Um dia, há mais de meio século, o Henrique
escreveu: “Eu deixaria de ser eu se fosse
derrotado. Nunca me darei por vencido. Essa hipótese põe-se-me tão improvável
como se eu pudesse trazer a lua dentro do bolso do meu casaco; e se a vida me
for adversa, tudo o que de mau há nela terá de me derrubar e passar sobre mim
para que eu renuncie. Mas para que ela passe sobre mim, será necessário que eu
já não tenha forças para passar eu por cima dela. Só nesse dia, porventura,
terei desistido de sonhar.”
Retomamos mais um trecho da carta enviada ao
Senhor Presidente da Assembleia da República:
“ Vossa Excelência teve a amabilidade de me
transmitir ter dado conhecimento dessa minha comunicação à Conferência de
Líderes parlamentares e de ter renovado o apelo para a apresentação de
candidaturas ao cargo de Provedor.
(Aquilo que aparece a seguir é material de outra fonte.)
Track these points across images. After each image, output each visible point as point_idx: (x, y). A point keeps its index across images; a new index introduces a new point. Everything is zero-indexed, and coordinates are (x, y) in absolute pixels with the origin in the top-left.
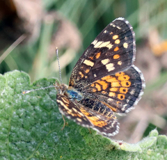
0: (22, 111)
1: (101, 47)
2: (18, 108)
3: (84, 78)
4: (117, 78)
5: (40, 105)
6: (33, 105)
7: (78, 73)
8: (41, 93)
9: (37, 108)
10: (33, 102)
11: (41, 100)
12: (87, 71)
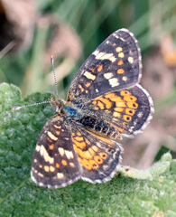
0: (11, 131)
1: (103, 58)
2: (6, 128)
3: (84, 93)
4: (122, 97)
5: (33, 124)
6: (25, 124)
7: (77, 86)
8: (34, 110)
9: (29, 127)
10: (24, 120)
11: (34, 118)
12: (88, 85)
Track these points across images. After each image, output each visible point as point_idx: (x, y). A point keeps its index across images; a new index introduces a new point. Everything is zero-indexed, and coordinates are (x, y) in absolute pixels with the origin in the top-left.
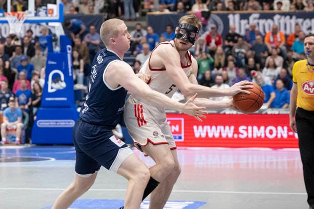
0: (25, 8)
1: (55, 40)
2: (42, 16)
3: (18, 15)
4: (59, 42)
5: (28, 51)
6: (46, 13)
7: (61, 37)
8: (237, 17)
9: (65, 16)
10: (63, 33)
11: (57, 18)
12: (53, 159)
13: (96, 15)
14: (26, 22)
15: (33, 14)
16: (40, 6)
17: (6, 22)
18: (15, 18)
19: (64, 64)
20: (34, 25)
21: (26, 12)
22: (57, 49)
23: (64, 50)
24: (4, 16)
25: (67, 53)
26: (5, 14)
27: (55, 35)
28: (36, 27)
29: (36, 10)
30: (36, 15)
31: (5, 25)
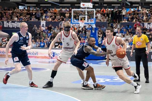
0: (85, 19)
1: (93, 29)
2: (89, 22)
3: (83, 21)
4: (94, 30)
5: (84, 32)
6: (91, 21)
7: (95, 28)
8: (147, 24)
9: (96, 22)
10: (95, 27)
11: (94, 22)
12: (92, 64)
13: (105, 22)
14: (85, 23)
15: (87, 21)
16: (89, 19)
17: (79, 23)
18: (82, 22)
19: (95, 36)
20: (87, 24)
21: (85, 20)
22: (93, 32)
23: (95, 32)
24: (78, 21)
25: (96, 33)
26: (79, 21)
27: (93, 28)
28: (87, 25)
29: (88, 20)
30: (88, 21)
31: (78, 24)
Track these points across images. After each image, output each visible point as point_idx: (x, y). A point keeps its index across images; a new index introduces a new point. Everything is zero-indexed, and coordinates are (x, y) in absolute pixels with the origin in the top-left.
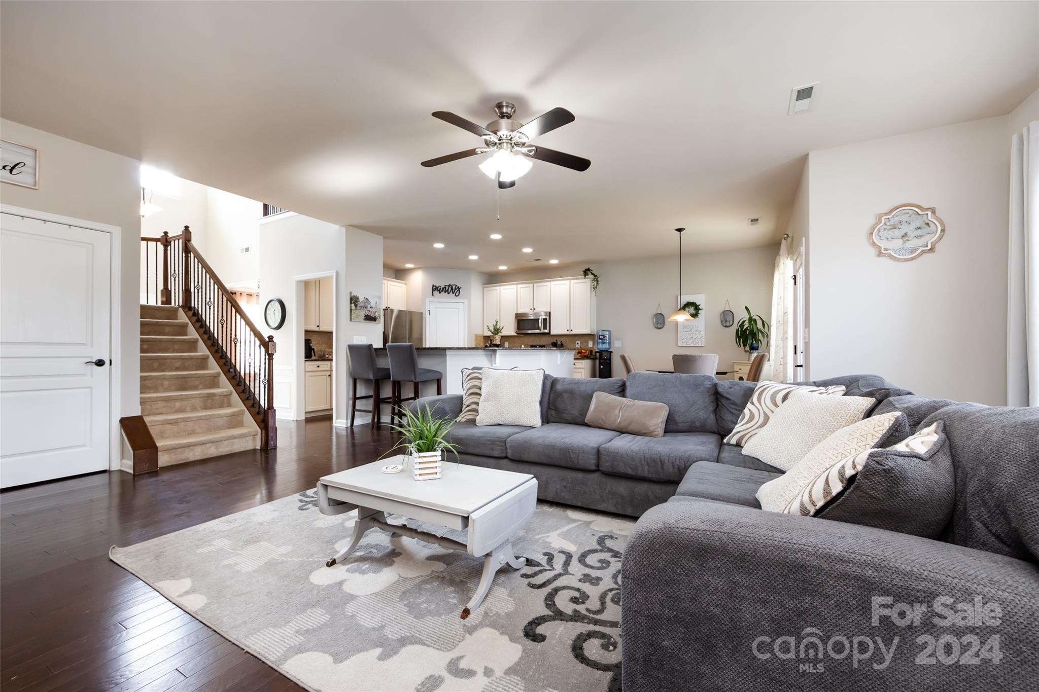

Estas só vieram a ter lugar mais tarde e,
infelizmente, sob um enquadramento de ruptura negocial, por natureza avessa aos
compromissos político-partidários democráticos que seriam necessários; mas
gostaria de aqui expressar o meu maior respeito pelo alto sentido cívico
emprestado pelos candidatos ao processo eleitoral de substituição do Provedor
de Justiça, que culminou com a votação da última sexta-feira.
A
partir daqui já não seria curial, Senhor Presidente da Assembleia da República,
forçar mais a minha consciência e degradar ainda mais as minhas delicadas
condições de saúde – que há longos meses se foram deteriorando – com um
prolongamento de mandato cujo fim alguns Senhores Deputados anunciam só poder
ter lugar na próxima legislatura, ou, para ser mais rigoroso, talvez no início
do próximo ano.” (…)
Quem o acompanhou depois deste «acto de
liberdade» sabe bem que o Henrique não se sentiu derrotado, não foi derrubado pela
adversidade, nem deixou de sonhar. Basta recordar a alegria, a felicidade do
seu rosto nesse último encontro com o seu grande amigo Defensor del Pueblo de
Espanha . Era o dia 9 de Junho de 2010, poucas horas antes de ser surpreendido
pela morte. Só então desistiu de sonhar.